''Quantique'' en toile de fond des discours politiques 3 liens : 1) Texte d'Edgar Morin ''Logique et contradiction ''sur le site ''tiersinclus.fr''; 2) site Claireantoine, ''Métamorphoses pour un Homme Nouveau'' ; 3) site Fabula actualité La Bruyère suivi de 3 fragments des ''Caractères'' de La Bruyère
Edgar Morin. Logique et contradiction
L'oeuvre d'Edgar Morin occupe une place fondamentale dans le paysage de la pensée contemporaine. Nous remercions Monsieur E. Morin de nous adresser ce texte pour publication* sur notre site ...
En lisant l'article (en lien) d'Edgar Morin, intitulé "Logique et contradiction", dont le titre m'a happée, j'ai voulu vérifier si je trouvais la raison pour laquelle, les dirigeants politiques actuels semblent vouloir imposer des images d'eux formulant des propos contradictoires, parfois dans la même journée. Il y a trop d'exemples pour que ce soit fortuit. Et puis, il y a aussi le célèbre "en même temps", "et de droite et de gauche" de notre président qui développe, selon ses dires, une pensée complexe ...
L'article est évidemment long, ardu et plein de ramifications qui me font dire que j'aimerais tellement être plus intelligente et plus "cultivée" (dans une prochaine vie, je ferai des sciences et de la philosophie 😉), mais j'y ai trouvé quelques idées "utiles" à mon propos.

ENREGISTREMENTS FOURNIS ▸
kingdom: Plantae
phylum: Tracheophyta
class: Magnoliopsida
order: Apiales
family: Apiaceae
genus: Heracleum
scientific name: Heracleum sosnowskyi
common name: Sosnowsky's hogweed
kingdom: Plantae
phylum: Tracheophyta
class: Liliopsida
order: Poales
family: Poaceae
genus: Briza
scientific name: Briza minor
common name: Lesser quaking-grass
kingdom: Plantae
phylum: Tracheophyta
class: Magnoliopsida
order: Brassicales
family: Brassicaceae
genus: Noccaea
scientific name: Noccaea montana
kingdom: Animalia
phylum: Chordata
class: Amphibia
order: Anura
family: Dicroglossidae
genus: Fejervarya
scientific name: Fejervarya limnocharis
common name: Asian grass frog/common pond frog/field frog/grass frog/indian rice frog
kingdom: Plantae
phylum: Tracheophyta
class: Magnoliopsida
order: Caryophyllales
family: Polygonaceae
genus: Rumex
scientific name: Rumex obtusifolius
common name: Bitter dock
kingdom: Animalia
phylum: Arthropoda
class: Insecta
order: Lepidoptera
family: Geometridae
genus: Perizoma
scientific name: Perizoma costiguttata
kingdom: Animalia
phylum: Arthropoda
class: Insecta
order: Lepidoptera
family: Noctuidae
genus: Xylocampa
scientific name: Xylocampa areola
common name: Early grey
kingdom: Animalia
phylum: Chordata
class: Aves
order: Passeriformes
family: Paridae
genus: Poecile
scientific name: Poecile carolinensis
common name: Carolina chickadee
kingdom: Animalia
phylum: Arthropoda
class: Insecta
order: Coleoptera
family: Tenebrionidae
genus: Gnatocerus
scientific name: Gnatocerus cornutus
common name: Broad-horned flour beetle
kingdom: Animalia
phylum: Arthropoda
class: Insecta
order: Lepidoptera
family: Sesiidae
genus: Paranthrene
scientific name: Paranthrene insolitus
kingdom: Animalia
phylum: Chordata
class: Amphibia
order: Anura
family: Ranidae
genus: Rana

CONSIGNE ▸
Quel est le titre de l'article d'Edgar Morin mentionné dans le texte fourni ? Les enregistrements n'ont aucun lien avec le texte fourni.

RÉPONSE FINALE ▸
« Logique et contradiction »